- A design that stands out
- Great fun to drive
- Strong resale values for most models
- Rear passenger space is a bit cramped
- Engine parts can be expensive
- Ride can be too firm for some
The Mini Hatch is the epitome of British styling and is packed with heaps of personality. The engines are punchy and the driving position is excellent. The ride can be a bit firm, which means the drive may feel less smooth, but it’s still comfortable.
There are lots of body styles. The three-door hatch and the larger five-door version are the most popular. Both had an update in 2018 which included more tech and more Union Jacks.
The Mini Hatch interior is a great combination of fun and practicality. It’s a retro-cool car with design cues from the classic version. The inside is well laid out with enough gadgets to satisfy tech-lovers.
Infotainment systems are excellent and it also has good tech such as air con and Bluetooth connectivity. There's also the Mini Connected app that allows you to connect your smartphone to your car.
The three-door isn’t the best choice if you have children as it’s less spacious than the five-door. Adults are also going to be a bit squashed because of the limited legroom. The five-door is a more practical choice for families.
The Mini Hatch is great to drive with excellent steering and superb handling. It's also quite compact, which makes it easy to drive around town. The low driving position adds to the sporty and fun feeling as you sit lower to the ground.
Mini has always offered a manual gearbox as standard but the Steptronic automatic can provide a more relaxed drive in the city by taking away the need for multiple gear changes.
The diesels are the most fuel-efficient. Mini stopped making them in 2018 but there should be some options available as used buys. The petrol options include the excellent 1.5 litre engine which is used in the entry-level Mini One and the Cooper, although the Copper will be more powerful. The Cooper S is powered by a very punchy 2.0 litre petrol engine.
Used models benefit from the usual depreciation from new, which means you can save money. They also hold their value better than rivals such as the Alfa Romeo MiTo and Fiat 500.
Minis are generally very good on fuel. Insurance can get expensive for the Cooper S and JCW models, so make sure you check this before you buy, especially if you’re a younger driver. The cost of road tax varies so this is also worth checking. Servicing costs are about average even with so many BMW parts.
The Mini Hatch is a reliable car and scores well above average in surveys, but watch out for issues with the air con and some engine components. If you choose a car that’s less than three years old or with under 36,000 miles on the clock, then you might still have Mini’s TLC servicing included.

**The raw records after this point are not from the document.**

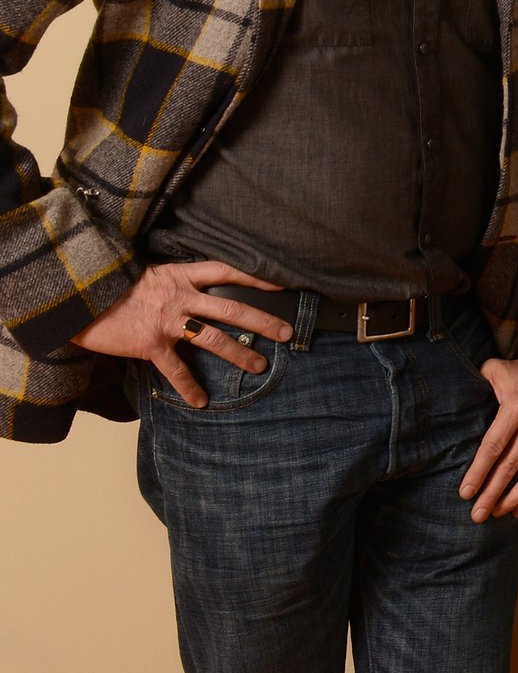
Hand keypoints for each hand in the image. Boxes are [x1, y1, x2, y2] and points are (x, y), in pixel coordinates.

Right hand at [72, 260, 291, 407]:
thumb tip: (200, 288)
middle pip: (232, 308)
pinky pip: (176, 369)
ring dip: (239, 354)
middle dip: (262, 321)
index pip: (227, 271)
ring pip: (214, 338)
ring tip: (260, 366)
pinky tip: (202, 401)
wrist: (76, 296)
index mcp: (182, 276)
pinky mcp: (150, 343)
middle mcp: (181, 297)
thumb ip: (177, 280)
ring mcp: (167, 321)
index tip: (282, 286)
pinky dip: (189, 387)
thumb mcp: (151, 273)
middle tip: (287, 332)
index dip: (256, 278)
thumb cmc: (114, 284)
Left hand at [461, 352, 517, 522]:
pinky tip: (517, 510)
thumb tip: (451, 403)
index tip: (465, 493)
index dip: (479, 471)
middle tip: (476, 515)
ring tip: (495, 515)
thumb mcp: (495, 370)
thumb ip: (476, 386)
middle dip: (492, 493)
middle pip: (511, 466)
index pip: (494, 446)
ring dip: (513, 499)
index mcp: (516, 407)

While Euro NCAP gave the three-door four stars for overall safety back in 2014, every Mini is packed with safety features including all the usual BMW driver assistance systems.
Best for economy - 1.5 Cooper D
Best for family - Five-door Cooper S
Best for fun - John Cooper Works
Choosing which trim you want on your Mini One, Cooper or Cooper S is relatively easy, just select Classic, Sport, Exclusive or the even sportier John Cooper Works.
Aim for one of the Comfort packages on later models but, if you want something a bit sportier, choose the John Cooper Works trim. The 1.5-litre 134 horsepower is a great economical engine with less turbo aggression than in the more powerful Cooper S.